### TASK PROMPT
According to the profile of Alisa Mizuki, what award did her debut single "Densetsu no Shōjo" win her?

### EXTRACT
---*---
- Born: December 5, 1976 (age 49) Tokyo, Japan
- Other names: Arisa, Alisser
- Education: Meiji University, Japan
- Occupations: Actress; singer; model;
- Years active: 1981–present
- Spouse: Koji Aoyama ​(m. 2015)​
- Musical career
- Genres: Pop; dance;
- Instrument: Vocals
- Labels: Nippon Columbia; Avex Tune;
- Website: Official website Alisa Mizuki's signature

= Alisa Mizuki =

Japanese actress, singer, and model (born 1976)

Alisa Mizuki (観月 ありさ, Mizuki Arisa) is a Japanese actress and singer. She began her career as a child model and gained attention for starring in commercials for Fujicolor, among other brands, in the early 1990s.

She released her debut single "Densetsu no Shōjo" in 1991, for which she won the Newcomer Award at the 33rd Japan Record Awards. Mizuki has recorded material penned by Yumi Matsutoya, Anri and Tetsuya Komuro, the latter of whom produced her signature song, "Too Shy Shy Boy!".

Mizuki made her film debut in Reiko, Psyche Resurrected (1991), which garnered her the Japan Academy Film Prize for Newcomer of the Year. As an actress, she is best known for her portrayal of Izumi Asakura in the comedy series Nurse no Oshigoto (1996–2002), which spawned a feature film. She was further nominated for a Japan Academy Film Prize for her lead role in My House (2003).
---*---
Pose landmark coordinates
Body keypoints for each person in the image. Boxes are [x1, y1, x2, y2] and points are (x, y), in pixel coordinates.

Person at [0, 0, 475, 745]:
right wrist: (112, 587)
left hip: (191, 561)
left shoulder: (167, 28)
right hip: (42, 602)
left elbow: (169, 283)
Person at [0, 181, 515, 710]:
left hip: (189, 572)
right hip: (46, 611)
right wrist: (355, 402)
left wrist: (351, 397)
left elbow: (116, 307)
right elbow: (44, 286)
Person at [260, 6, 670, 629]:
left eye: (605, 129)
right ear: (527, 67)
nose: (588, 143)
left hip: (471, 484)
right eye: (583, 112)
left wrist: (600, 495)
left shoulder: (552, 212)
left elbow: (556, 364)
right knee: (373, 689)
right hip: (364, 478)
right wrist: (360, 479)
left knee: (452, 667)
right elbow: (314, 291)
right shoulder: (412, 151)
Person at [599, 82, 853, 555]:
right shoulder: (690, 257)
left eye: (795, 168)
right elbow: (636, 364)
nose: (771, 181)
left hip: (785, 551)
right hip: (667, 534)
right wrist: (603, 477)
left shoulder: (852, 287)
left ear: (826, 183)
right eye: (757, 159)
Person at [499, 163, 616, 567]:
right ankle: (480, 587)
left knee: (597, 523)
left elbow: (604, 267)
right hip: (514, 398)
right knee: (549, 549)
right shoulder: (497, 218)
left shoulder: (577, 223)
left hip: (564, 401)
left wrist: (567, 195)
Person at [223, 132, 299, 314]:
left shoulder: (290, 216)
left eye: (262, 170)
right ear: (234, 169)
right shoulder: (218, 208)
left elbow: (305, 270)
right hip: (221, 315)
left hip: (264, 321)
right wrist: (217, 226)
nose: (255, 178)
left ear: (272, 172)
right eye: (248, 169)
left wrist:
---*---
### WRITTEN SOLUTION
The Newcomer Award at the 33rd Japan Record Awards.